If there's any group that might have some legitimate grounds for offense in Borat, it's one that hasn't made much noise about the film yet: fat people. At 82 minutes, the movie zooms by, with virtually no dead spots—a real rarity in film comedies, even the funniest ones. But the film's longest set piece, and one of the few jokes that drags on too long for my taste, is a naked wrestling match between Borat and the morbidly obese Azamat. It's a gay joke and a fat joke at the same time. But while the gay joke is primarily a joke on the audience (got a problem with gay sex? Here, watch while one guy shoves his balls in another's face!), the fat joke is a joke on Ken Davitian's body. We laugh, not only because the sequence is so shamelessly raunchy, but because the actor's physique is so consummately unappealing. Maybe it's just because I'm an American woman with the requisite body issues, but that makes me feel kind of bad.
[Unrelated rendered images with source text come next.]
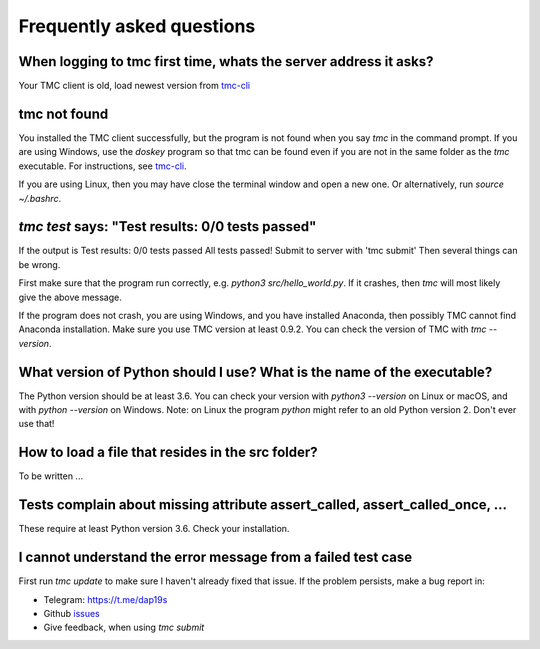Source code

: Frequently asked questions
==========================

When logging to tmc first time, whats the server address it asks?
-----------------------------------------------------------------

Your TMC client is old, load newest version from
`tmc-cli <https://github.com/testmycode/tmc-cli>`_

tmc not found
-------------

You installed the TMC client successfully, but the program is not
found when you say `tmc` in the command prompt.
If you are using Windows, use the `doskey` program so that tmc
can be found even if you are not in the same folder as the `tmc`
executable. For instructions, see `tmc-cli <https://github.com/testmycode/tmc-cli>`_.

If you are using Linux, then you may have close the terminal window
and open a new one. Or alternatively, run `source ~/.bashrc`.

`tmc test` says: "Test results: 0/0 tests passed"
-------------------------------------------------

If the output is
Test results: 0/0 tests passed
All tests passed! Submit to server with 'tmc submit'
Then several things can be wrong.

First make sure that the program run correctly, e.g.
`python3 src/hello_world.py`.
If it crashes, then `tmc` will most likely give the above message.

If the program does not crash, you are using Windows, and you
have installed Anaconda, then possibly TMC cannot find Anaconda installation.
Make sure you use TMC version at least 0.9.2. You can check the
version of TMC with `tmc --version`.

What version of Python should I use? What is the name of the executable?
------------------------------------------------------------------------

The Python version should be at least 3.6. You can check your version with
`python3 --version` on Linux or macOS, and with `python --version` on Windows.
Note: on Linux the program `python` might refer to an old Python version 2.
Don't ever use that!

How to load a file that resides in the src folder?
--------------------------------------------------

To be written ...

Tests complain about missing attribute assert_called, assert_called_once, ...
-----------------------------------------------------------------------------

These require at least Python version 3.6. Check your installation.

I cannot understand the error message from a failed test case
-------------------------------------------------------------

First run `tmc update` to make sure I haven't already fixed that
issue. If the problem persists, make a bug report in:

* Telegram: `https://t.me/dap19s <https://t.me/dap19s>`__

* Github `issues <https://github.com/jttoivon/data-analysis-with-python-spring-2019/issues>`__

* Give feedback, when using `tmc submit`

  
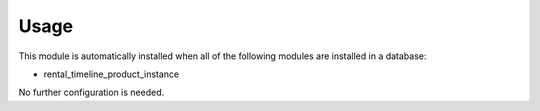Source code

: 
Usage
-----

This module is automatically installed when all of the following modules are installed in a database:

- rental_timeline_product_instance

No further configuration is needed.

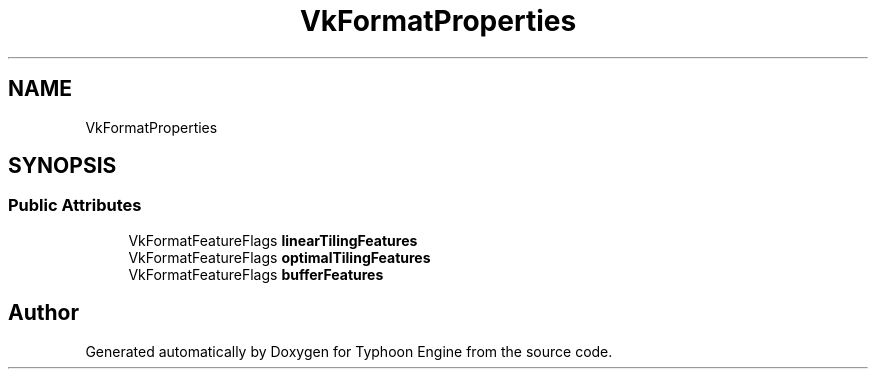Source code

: .TH "VkFormatProperties" 3 "Sat Jul 20 2019" "Version 0.1" "Typhoon Engine" \" -*- nroff -*-
.ad l
.nh
.SH NAME
VkFormatProperties
.SH SYNOPSIS
.br
.PP
.SS "Public Attributes"

.in +1c
.ti -1c
.RI "VkFormatFeatureFlags \fBlinearTilingFeatures\fP"
.br
.ti -1c
.RI "VkFormatFeatureFlags \fBoptimalTilingFeatures\fP"
.br
.ti -1c
.RI "VkFormatFeatureFlags \fBbufferFeatures\fP"
.br
.in -1c

.SH "Author"
.PP 
Generated automatically by Doxygen for Typhoon Engine from the source code\&.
Borat is directed by Larry Charles, a director and producer of many episodes of Curb Your Enthusiasm, another classic in the I-can't-believe-he-just-said-that comedy canon. But Baron Cohen's jaw-dropping gall makes even Curb's Larry David look like a blushing wallflower. Whether you attribute that gall to fearless honesty or shameless crassitude is up to you. I'll just be over here, laughing so hard I aspirate my popcorn.